While § 1926.28(a) is not preempted by the Subpart R specific safety standards, it cannot be so broadly construed and applied as to deny Bristol reasonable notice of what safety precautions are required. 13 To satisfy due process requirements the courts have applied some form of the reasonable man test to the general duty clause and the various general safety standards found in the regulations. 14 In McLean Trucking Co. v. OSHRC, 503 F.2d 8 (4 Cir. 1974), we rejected a vagueness challenge to 29 C.F.R. § 1910.132(a), a general personal protective equipment safety standard, by adopting "an external and objective test, namely, whether or not a reasonable person would recognize a hazard of foot injuries to dockmen * * *." 503 F.2d at 10 (quoting Ryder Truck Lines, Inc. v. Brennan, 497 F.2d 230, 233 (5 Cir. 1974)). The Fifth Circuit, from which the above test was quoted, continued: "So long as the mandate affords a reasonable warning of the proscribed conduct in light of common understanding and practices, it will pass constitutional muster." 497 F.2d at 233.

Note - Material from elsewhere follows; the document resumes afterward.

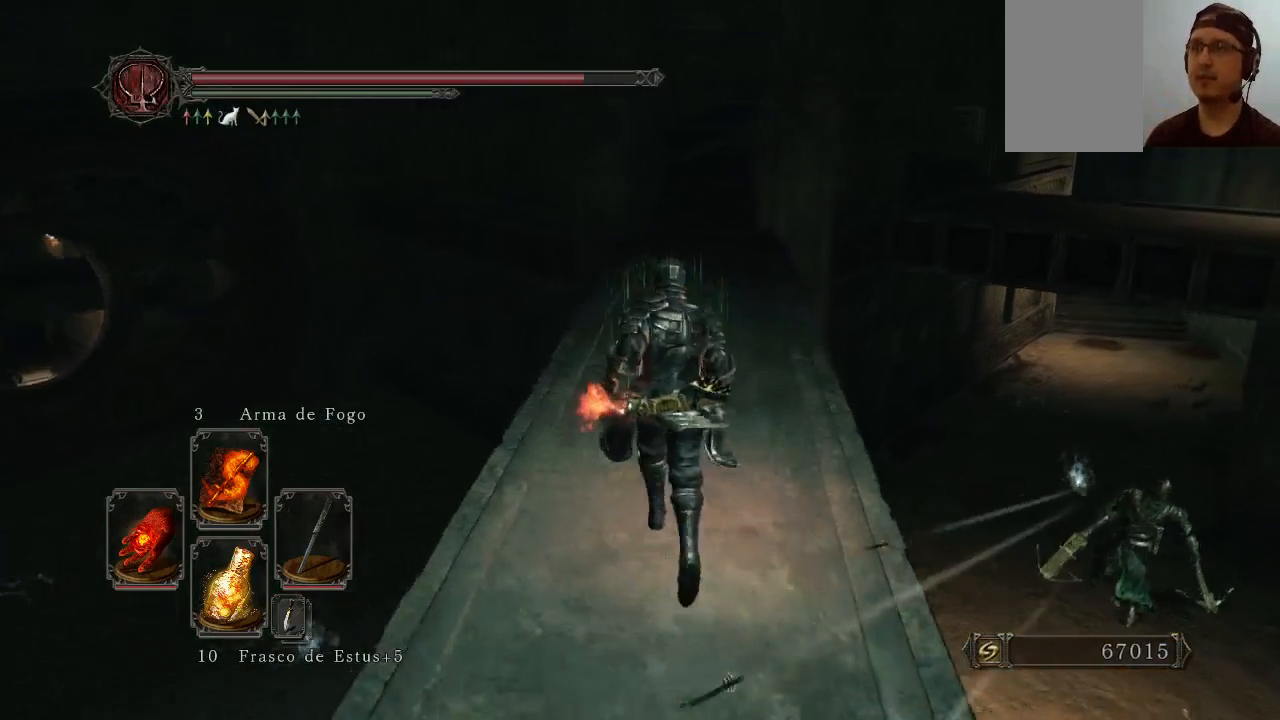
{"buttons": [], "left_stick": "up", "right_stick": "center", "events": [[133, "X", "down"], [233, "X", "up"]]}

This reasonable man test has recently been more fully considered by the Fifth Circuit in B. & B. Insulation, Inc. v. OSHRC, 583 F.2d 1364 (5 Cir. 1978). Like the present case, the company in B. & B. was cited for a violation of 29 C.F.R. § 1926.28(a). Rejecting the argument that § 1926.28(a) was unenforceably vague, the court read the standard

to require only those protective measures which the knowledge and experience of the employer's industry, which the employer is presumed to share, would clearly deem appropriate under the circumstances.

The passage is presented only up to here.